Depends on where you are in Alaska. Some of the gravel is very sharp; most not so much. We drove a new Ford Explorer up to Juneau, Alaska in 1993. Had the infamous OEM Firestones.
In Juneau, the problem was the glacier silt used for snow melt was/is extremely corrosive. Ruined bearings and brakes. No problems with the tires until we moved to Kodiak, Alaska in 1996.
Three flats in 2 weeks after arriving in Kodiak. No fun changing tires in the roadside mud while being rained on. Based on local recommendations, switched to 8 ply rating LT tires (8 ply rating was minimum recommendation) with almost an off-road tread. No more flats until the tires wore out over 50K miles (5 years) later, including drive from Homer to San Francisco towing a small boat.
Boat trailer (came with used tires) had tread fall off one tire in Northern BC (at a campground).
If tires are in good shape - decent amount of tread, and not over-loaded - they do just fine. You are not going to be running at high speeds on Alaska roads - unless you want to break your suspension.
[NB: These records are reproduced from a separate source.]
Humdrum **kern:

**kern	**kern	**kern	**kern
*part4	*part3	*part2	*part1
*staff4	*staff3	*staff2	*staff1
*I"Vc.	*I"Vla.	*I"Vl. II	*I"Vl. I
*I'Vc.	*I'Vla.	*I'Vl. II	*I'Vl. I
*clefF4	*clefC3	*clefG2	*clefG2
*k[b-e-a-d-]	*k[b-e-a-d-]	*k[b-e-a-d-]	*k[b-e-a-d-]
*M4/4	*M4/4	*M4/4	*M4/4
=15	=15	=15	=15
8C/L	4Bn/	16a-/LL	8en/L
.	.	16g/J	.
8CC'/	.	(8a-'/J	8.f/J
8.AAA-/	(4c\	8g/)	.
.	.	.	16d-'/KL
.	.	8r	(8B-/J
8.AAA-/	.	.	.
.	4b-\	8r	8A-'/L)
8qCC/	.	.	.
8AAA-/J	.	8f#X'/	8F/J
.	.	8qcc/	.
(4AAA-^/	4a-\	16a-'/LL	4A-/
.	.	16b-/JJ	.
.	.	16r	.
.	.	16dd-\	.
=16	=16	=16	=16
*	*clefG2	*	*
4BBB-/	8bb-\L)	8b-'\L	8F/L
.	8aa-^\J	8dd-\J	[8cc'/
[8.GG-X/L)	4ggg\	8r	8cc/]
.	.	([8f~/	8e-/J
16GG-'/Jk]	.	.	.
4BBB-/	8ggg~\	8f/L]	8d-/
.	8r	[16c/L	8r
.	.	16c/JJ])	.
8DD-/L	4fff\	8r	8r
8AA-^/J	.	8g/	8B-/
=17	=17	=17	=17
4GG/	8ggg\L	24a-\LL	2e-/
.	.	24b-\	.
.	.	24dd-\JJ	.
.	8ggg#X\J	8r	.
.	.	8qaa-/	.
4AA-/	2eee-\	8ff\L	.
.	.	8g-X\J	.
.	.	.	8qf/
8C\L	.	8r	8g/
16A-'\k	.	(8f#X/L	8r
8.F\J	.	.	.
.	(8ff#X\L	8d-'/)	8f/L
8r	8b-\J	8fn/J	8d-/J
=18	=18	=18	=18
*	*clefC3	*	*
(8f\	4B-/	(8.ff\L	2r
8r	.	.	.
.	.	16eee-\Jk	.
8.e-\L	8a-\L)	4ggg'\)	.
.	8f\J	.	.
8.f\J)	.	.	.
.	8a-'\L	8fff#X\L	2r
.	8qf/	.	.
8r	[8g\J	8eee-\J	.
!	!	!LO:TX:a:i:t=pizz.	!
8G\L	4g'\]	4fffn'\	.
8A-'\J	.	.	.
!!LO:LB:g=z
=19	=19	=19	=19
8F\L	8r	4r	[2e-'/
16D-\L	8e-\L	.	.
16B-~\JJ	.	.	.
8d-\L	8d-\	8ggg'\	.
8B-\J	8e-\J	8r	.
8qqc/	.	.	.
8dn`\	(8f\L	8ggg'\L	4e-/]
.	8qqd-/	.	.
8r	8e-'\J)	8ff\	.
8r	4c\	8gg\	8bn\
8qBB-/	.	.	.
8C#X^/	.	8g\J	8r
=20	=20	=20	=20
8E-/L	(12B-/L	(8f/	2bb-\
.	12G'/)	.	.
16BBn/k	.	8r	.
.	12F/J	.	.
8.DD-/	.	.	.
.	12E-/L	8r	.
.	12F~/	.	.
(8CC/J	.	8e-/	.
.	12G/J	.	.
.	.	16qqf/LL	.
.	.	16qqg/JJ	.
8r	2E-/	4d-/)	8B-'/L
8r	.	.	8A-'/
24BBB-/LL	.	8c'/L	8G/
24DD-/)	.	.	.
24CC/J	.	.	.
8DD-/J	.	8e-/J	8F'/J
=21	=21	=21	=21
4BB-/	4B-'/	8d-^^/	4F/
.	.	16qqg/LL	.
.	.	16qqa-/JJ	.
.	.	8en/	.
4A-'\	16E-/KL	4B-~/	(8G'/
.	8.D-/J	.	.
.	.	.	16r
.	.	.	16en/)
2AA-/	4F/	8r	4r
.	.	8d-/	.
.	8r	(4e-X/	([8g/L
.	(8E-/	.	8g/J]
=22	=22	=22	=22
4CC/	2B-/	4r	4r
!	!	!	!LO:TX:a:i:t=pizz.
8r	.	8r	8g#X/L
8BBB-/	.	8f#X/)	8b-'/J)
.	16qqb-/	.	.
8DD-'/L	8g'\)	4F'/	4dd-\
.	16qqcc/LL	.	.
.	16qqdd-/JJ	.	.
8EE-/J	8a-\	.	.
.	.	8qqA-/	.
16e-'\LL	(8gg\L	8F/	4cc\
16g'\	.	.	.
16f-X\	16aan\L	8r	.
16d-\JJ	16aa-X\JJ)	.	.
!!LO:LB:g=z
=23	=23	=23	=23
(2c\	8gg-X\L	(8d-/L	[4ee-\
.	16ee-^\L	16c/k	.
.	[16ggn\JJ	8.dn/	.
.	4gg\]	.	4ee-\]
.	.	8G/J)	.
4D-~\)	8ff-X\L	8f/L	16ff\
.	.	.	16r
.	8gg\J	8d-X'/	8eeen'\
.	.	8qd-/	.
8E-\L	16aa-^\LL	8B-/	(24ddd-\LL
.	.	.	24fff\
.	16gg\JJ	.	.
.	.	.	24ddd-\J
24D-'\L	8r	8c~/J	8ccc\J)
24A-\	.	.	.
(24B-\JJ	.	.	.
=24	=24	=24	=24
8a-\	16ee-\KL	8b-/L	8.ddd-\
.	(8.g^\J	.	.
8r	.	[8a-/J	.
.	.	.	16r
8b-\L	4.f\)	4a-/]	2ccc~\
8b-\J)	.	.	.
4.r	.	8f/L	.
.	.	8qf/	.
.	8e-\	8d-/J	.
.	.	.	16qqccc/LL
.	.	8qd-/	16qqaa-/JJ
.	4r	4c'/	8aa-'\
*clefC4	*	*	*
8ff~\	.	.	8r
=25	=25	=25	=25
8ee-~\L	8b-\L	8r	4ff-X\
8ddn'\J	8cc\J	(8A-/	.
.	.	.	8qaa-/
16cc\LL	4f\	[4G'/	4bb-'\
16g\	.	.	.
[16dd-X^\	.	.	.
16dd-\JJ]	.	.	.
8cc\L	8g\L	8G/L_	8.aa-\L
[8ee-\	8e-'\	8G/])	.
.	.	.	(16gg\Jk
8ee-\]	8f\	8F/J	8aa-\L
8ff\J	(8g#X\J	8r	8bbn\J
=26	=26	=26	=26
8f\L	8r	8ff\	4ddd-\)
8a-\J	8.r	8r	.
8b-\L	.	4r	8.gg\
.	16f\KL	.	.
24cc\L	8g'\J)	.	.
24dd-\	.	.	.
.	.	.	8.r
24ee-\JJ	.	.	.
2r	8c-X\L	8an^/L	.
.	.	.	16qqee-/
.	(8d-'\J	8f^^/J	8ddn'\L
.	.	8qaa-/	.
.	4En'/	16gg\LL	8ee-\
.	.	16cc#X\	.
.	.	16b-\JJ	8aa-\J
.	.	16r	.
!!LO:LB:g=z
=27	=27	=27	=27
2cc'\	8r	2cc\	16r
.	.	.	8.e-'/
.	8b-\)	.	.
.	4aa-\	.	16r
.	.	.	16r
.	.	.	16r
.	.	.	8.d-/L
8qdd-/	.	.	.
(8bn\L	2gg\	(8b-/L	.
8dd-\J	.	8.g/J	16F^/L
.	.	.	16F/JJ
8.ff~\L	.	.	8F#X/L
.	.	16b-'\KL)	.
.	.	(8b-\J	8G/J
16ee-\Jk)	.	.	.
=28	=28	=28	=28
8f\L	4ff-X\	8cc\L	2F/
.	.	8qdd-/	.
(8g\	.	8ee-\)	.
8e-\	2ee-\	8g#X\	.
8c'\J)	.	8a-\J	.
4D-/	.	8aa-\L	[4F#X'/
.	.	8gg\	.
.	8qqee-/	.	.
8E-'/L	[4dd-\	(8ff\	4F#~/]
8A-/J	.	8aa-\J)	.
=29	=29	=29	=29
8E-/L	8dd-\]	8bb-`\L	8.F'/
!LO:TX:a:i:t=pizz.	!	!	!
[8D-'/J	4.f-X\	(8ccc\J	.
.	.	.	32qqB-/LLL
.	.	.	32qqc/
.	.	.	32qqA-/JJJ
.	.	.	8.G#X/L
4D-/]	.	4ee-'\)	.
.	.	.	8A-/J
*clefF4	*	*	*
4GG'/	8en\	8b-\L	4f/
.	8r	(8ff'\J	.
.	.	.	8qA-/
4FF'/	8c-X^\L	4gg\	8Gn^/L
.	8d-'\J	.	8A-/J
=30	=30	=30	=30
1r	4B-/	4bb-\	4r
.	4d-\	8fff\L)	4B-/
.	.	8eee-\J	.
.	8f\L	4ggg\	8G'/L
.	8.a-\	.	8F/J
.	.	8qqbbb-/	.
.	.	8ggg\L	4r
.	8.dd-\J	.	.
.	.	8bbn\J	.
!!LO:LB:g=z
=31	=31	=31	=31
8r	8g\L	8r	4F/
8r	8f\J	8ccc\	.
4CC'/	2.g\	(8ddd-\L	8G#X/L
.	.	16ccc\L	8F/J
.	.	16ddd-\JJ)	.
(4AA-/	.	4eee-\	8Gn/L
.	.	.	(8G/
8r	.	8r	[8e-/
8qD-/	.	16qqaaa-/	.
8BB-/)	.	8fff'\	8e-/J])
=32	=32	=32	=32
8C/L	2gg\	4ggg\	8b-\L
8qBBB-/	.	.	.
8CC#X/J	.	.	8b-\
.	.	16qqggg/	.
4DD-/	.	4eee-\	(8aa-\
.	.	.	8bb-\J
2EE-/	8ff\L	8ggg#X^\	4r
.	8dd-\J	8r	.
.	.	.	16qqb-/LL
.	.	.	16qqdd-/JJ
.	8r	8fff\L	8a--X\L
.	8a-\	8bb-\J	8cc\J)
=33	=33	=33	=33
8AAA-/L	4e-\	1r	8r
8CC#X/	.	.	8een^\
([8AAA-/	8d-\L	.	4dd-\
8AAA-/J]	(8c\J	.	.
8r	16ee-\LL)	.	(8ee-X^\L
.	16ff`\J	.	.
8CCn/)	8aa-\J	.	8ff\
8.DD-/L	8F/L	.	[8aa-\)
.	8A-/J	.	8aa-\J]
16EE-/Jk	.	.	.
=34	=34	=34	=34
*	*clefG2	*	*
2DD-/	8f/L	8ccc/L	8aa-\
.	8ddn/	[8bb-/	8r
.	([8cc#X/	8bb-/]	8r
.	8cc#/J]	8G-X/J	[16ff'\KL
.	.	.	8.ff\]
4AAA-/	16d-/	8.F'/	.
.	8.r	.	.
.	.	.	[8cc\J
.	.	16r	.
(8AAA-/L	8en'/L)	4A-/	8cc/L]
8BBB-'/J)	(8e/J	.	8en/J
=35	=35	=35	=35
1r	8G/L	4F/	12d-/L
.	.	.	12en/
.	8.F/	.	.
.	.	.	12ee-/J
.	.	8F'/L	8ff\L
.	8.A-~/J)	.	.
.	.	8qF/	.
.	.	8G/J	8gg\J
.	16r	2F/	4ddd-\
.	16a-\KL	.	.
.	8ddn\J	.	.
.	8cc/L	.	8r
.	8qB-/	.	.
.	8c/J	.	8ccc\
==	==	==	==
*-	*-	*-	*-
Sharp gravel is a concern in a few outlying towns. Again, if tires are in good condition, the damage from gravel is windshields and vehicle front surfaces.
To be honest, frost heaves (creates roller coaster roads) and poorly graded dirt/gravel roads are much more of an issue because you want to get to the next town in the same day. You go faster than you should, and the suspension pays the price.